AUBAGNE, FRANCE : lors d'une cérémonie militaire commémorant la bataille de Camerone, à Aubagne, où est basé le commandement de la Légion étrangère, Emmanuel Macron a affirmé  mercredi que « la France ne se définit ni par une race, ni par une religion, ni par une identité figée ».

« La France est une patrie de volonté et de bravoure qui ne se définit ni par le sang, ni par une race, ni par une religion, ni par une identité figée », a déclaré le président de la République devant plusieurs dizaines de légionnaires réunis pour commémorer la bataille de Camerone, qui s'est déroulée le 30 avril 1863 au Mexique.

« La France se définit par une volonté chaque jour recommencée d'accomplir de grandes choses avec une poignée de notre terre dans la main.

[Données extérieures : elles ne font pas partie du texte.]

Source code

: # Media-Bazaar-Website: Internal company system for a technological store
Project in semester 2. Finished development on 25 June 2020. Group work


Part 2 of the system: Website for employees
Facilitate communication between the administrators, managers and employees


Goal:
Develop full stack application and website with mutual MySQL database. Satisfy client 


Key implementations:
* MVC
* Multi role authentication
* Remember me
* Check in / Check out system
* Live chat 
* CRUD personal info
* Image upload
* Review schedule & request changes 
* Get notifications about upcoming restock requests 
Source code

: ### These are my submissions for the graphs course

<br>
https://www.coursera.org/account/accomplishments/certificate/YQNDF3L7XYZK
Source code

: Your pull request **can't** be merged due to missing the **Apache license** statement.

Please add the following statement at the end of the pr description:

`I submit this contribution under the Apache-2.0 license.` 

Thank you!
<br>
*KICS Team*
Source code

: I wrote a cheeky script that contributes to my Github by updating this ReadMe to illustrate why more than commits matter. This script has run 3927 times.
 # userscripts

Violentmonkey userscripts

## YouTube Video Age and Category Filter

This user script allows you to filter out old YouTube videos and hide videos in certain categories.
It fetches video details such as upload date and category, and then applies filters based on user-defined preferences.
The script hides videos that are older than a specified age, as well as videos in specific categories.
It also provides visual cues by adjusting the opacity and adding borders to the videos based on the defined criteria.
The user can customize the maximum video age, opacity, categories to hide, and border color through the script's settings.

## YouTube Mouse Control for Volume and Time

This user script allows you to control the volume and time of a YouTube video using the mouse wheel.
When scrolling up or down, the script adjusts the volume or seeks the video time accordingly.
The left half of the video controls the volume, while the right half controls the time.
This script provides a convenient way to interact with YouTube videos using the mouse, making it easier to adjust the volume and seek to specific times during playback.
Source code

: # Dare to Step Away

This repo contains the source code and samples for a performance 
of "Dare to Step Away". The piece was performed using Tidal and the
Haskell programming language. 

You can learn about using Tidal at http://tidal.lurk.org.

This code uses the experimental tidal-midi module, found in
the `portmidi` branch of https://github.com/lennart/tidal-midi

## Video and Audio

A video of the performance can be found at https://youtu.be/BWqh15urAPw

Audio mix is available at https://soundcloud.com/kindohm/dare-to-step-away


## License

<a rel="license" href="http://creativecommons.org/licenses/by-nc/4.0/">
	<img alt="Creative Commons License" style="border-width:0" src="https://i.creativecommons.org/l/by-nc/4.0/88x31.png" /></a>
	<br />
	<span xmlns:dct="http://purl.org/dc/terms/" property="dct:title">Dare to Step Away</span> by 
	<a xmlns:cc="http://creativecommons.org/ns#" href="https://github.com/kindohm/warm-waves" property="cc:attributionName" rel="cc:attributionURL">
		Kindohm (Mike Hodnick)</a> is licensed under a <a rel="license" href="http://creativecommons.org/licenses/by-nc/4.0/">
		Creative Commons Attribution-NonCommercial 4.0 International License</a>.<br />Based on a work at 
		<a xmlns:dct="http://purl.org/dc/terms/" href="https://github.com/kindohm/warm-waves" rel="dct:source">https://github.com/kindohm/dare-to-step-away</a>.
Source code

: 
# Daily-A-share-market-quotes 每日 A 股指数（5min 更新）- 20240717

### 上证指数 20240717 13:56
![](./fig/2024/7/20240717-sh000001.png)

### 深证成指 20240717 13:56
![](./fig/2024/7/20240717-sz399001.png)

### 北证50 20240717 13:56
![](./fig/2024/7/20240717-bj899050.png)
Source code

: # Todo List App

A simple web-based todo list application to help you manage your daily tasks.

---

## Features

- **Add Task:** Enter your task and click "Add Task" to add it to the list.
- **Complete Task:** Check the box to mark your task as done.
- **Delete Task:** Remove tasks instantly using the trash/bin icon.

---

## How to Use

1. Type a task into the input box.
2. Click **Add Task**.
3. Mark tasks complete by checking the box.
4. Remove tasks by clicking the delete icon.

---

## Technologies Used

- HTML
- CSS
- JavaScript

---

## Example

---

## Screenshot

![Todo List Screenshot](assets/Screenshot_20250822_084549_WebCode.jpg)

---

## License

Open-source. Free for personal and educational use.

Un rêve d'universel, un idéal, cette solidarité, cette fidélité à la patrie », a poursuivi M. Macron, qui s'est déplacé à Aubagne (Bouches-du-Rhône) pour commémorer cet événement fondateur de la Légion étrangère, célébré chaque année par tous les régiments. 

M. Macron a prononcé ce discours après avoir reçu mardi des représentants d'institutions musulmanes qui ont dénoncé le « climat islamophobe ambiant » et demandé au président de la République des « actes concrets » pour protéger les musulmans, après le meurtre d'un fidèle dans une mosquée du Gard.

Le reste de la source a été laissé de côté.